Exhibition in the ThüringenForst office building in Paulinzella
Until the 18th century, the principality of Schwarzburg-Rudolstadt was densely forested. Numerous trades used wood as a natural resource, so it is hard to imagine this period without forestry as an economic basis. Wood was used in a variety of ways - as a source of energy for hammer forges and glassworks, for the extraction of charcoal, pot (ash) and resin for the production of pitch and soot, and finally also for use in handicrafts, whereby the quality of the wood was particularly important. The sale of wood also contributed to the exploitation of the forests. In the 19th century, a steadily increasing shortage of wood finally led to the transformation of forestry.
Today, the forest is still changing and new risks threaten its species composition – flora and fauna alike. Water shortages and pests are examples of the challenges the forests face.
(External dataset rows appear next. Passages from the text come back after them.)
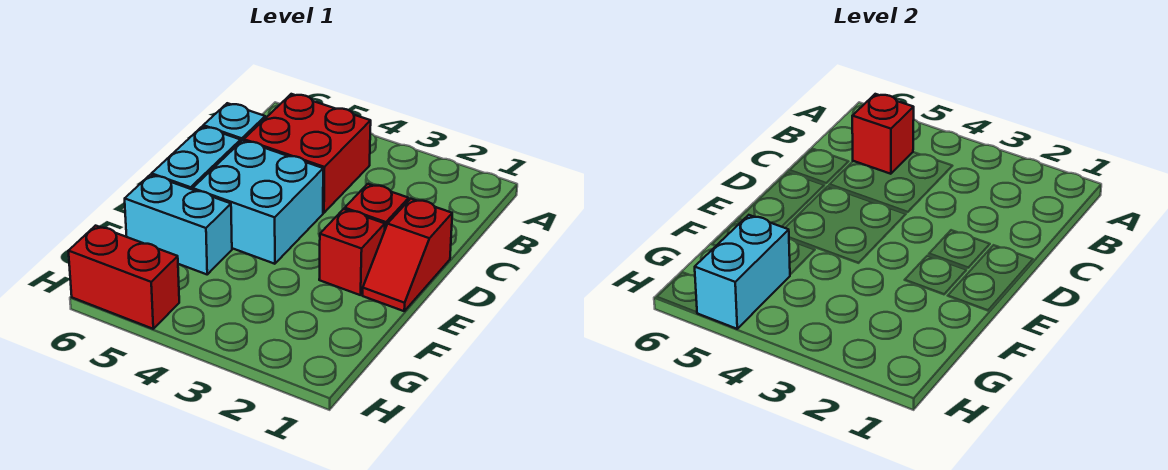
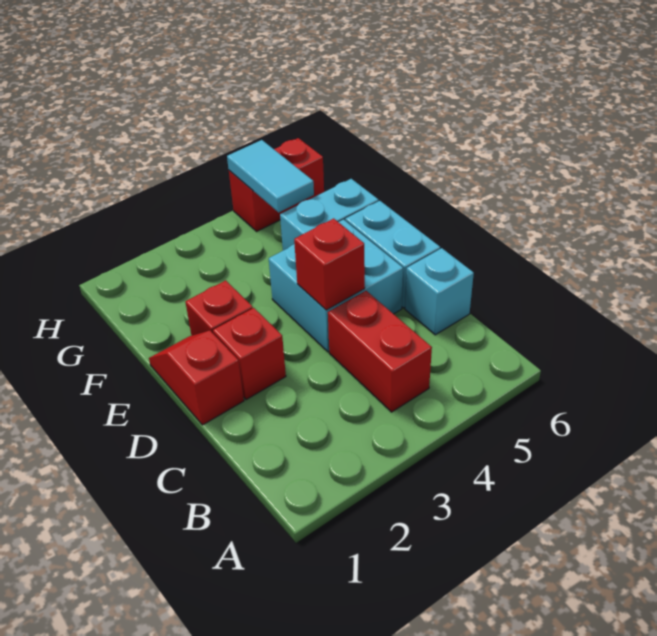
red 2x2 brick [244,94,371,213] -> red 1x2 brick [328,291,432,412]
red 1x1 brick [852,94,914,174] -> red 1x1 brick moved to [294,218,365,310]
cyan 1x2 brick [695,215,790,329] -> cyan 1x2 tile [227,140,314,212]

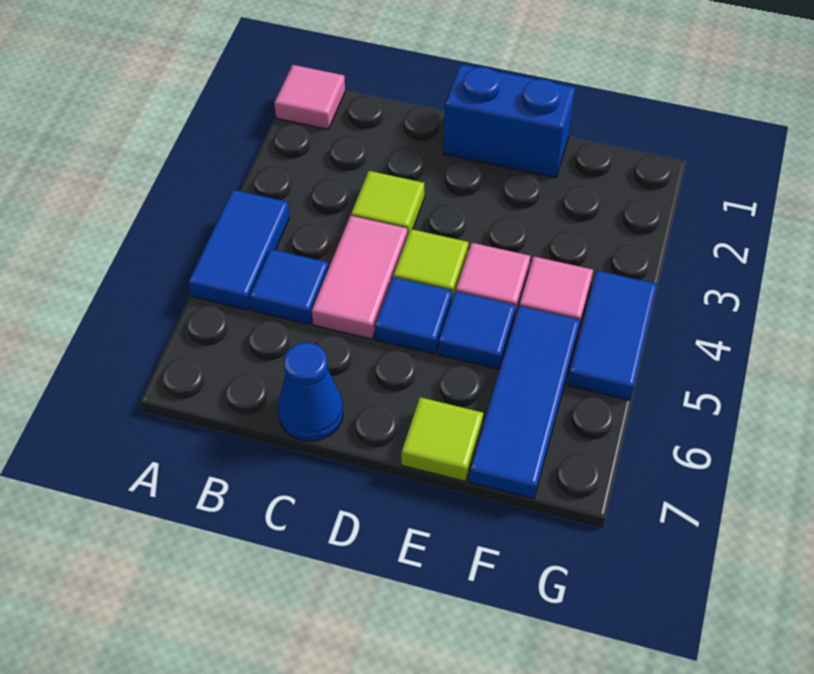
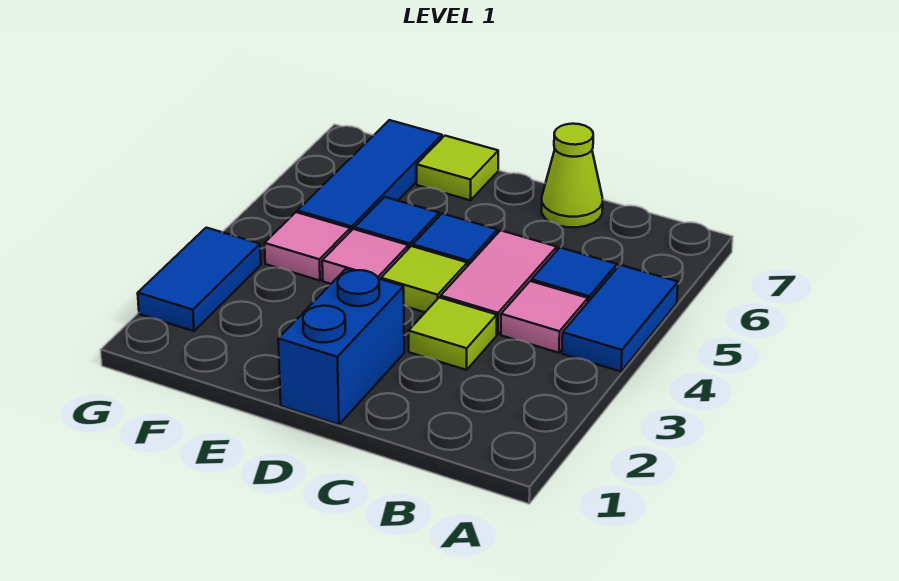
pink 1x1 tile [274,65,345,129] -> pink 1x1 tile moved to [501,281,588,353]
blue 1x1 cone [278,342,343,441] -> lime 1x1 cone [542,124,603,227]
blue 1x2 brick [444,64,575,178] -> blue 1x2 brick turned to [278,269,404,425]
blue 1x2 tile [568,271,657,400] -> blue 1x2 tile moved to [138,228,261,331]

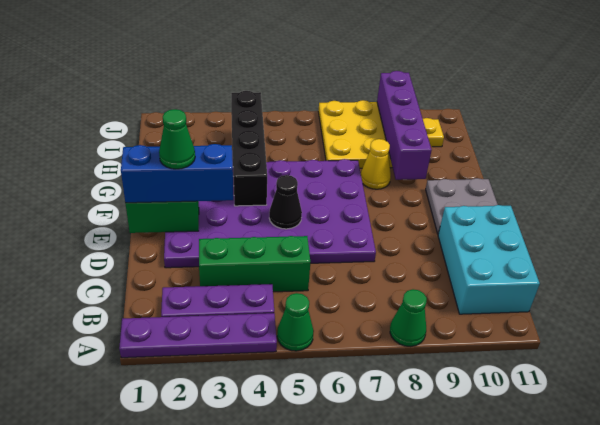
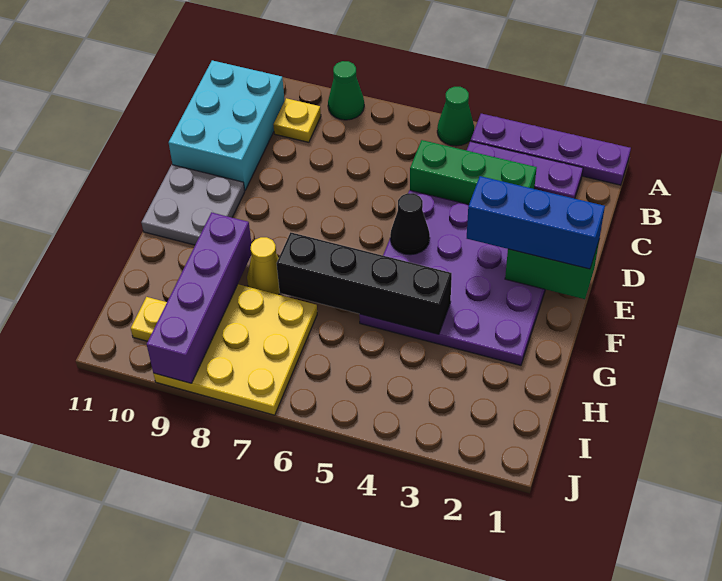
none -> yellow 1x1 plate [273,98,321,142]
purple 4x6 plate [164,159,376,268] -> purple 4x4 plate [359,190,546,365]
green 1x1 cone [159,109,195,169] -> none
black 1x4 brick [231,91,267,206] -> black 1x4 brick turned to [277,232,452,334]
The special exhibitions at Heidecksburg Palace and, in cooperation with ThüringenForst, at the Paulinzella office building were intended to shed light on the changes in the forests in the former territories of the Principality of Schwarzburg-Rudolstadt and to portray botanical treasures in the Saalfeld-Rudolstadt district in greater detail. The exhibitions showed the diverse nature of their own surroundings, they sensitised and inspired. It was not dying forests, but the power of colourful forest nature that was brought to the fore.
The white fir shaped our native forests more than 500 years ago, but today it joins the list of rare tree species. Through the use of this tree, which can be experienced directly on site, the white fir was the focus of the special exhibition in Paulinzella.
The ruins of the Romanesque monastery church of Paulinzella rise impressively in the valley meadow and tell of the former size and importance of the monastery complex. Some of the monastery buildings have been altered, rebuilt or demolished over the course of time. Several restorations, monument preservation measures, building investigations and excavations have been carried out on the grounds of Paulinzella Monastery and bring to life the history of this complex, which has always attracted travellers, poets and painters. The most recent building excavation was carried out with the comprehensive renovation of the official building, and renovation and safeguarding work is taking place on the monastery church itself.
Meanwhile, archaeology has a little helper at its side – the mole. It is worth taking a closer look at the animal of the year 2020, because its reputation is often worse than it should be and even as an »auxiliary archaeologist« it unearths exciting artefacts from the soil. The special exhibition not only illuminated the field of archaeology by means of finds around Paulinzella, but also spanned the arc to nature through diverse information about the Animal of the Year 2020.